TO DO.
Reproduce the data below line by line, with no changes at all.

EXERCISE MATERIALS.
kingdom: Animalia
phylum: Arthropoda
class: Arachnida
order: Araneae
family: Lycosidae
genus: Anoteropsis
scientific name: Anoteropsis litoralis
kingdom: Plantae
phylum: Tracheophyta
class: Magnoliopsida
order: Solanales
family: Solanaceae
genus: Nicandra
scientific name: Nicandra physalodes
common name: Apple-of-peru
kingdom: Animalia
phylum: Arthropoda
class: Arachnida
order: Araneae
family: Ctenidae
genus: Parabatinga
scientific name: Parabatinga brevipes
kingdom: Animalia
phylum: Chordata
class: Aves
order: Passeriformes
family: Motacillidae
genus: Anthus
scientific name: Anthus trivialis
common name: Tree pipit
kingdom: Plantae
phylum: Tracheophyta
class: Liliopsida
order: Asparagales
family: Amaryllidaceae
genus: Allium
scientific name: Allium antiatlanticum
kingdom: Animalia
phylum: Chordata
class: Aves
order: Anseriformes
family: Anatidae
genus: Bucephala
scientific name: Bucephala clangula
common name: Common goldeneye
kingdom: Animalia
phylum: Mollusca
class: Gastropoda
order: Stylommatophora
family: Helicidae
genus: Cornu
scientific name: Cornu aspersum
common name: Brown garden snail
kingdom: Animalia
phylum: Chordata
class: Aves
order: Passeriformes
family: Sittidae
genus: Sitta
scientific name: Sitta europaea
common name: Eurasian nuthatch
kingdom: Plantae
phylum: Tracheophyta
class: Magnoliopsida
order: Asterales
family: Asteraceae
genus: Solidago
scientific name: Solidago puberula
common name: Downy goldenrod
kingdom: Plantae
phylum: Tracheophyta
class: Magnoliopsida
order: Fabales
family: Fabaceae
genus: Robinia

TASK SOLUTION.
kingdom: Animalia
phylum: Arthropoda
class: Arachnida
order: Araneae
family: Lycosidae
genus: Anoteropsis
scientific name: Anoteropsis litoralis
kingdom: Plantae
phylum: Tracheophyta
class: Magnoliopsida
order: Solanales
family: Solanaceae
genus: Nicandra
scientific name: Nicandra physalodes
common name: Apple-of-peru
kingdom: Animalia
phylum: Arthropoda
class: Arachnida
order: Araneae
family: Ctenidae
genus: Parabatinga
scientific name: Parabatinga brevipes
kingdom: Animalia
phylum: Chordata
class: Aves
order: Passeriformes
family: Motacillidae
genus: Anthus
scientific name: Anthus trivialis
common name: Tree pipit
kingdom: Plantae
phylum: Tracheophyta
class: Liliopsida
order: Asparagales
family: Amaryllidaceae
genus: Allium
scientific name: Allium antiatlanticum
kingdom: Animalia
phylum: Chordata
class: Aves
order: Anseriformes
family: Anatidae
genus: Bucephala
scientific name: Bucephala clangula
common name: Common goldeneye
kingdom: Animalia
phylum: Mollusca
class: Gastropoda
order: Stylommatophora
family: Helicidae
genus: Cornu
scientific name: Cornu aspersum
common name: Brown garden snail
kingdom: Animalia
phylum: Chordata
class: Aves
order: Passeriformes
family: Sittidae
genus: Sitta
scientific name: Sitta europaea
common name: Eurasian nuthatch
kingdom: Plantae
phylum: Tracheophyta
class: Magnoliopsida
order: Asterales
family: Asteraceae
genus: Solidago
scientific name: Solidago puberula
common name: Downy goldenrod
kingdom: Plantae
phylum: Tracheophyta
class: Magnoliopsida
order: Fabales
family: Fabaceae
genus: Robinia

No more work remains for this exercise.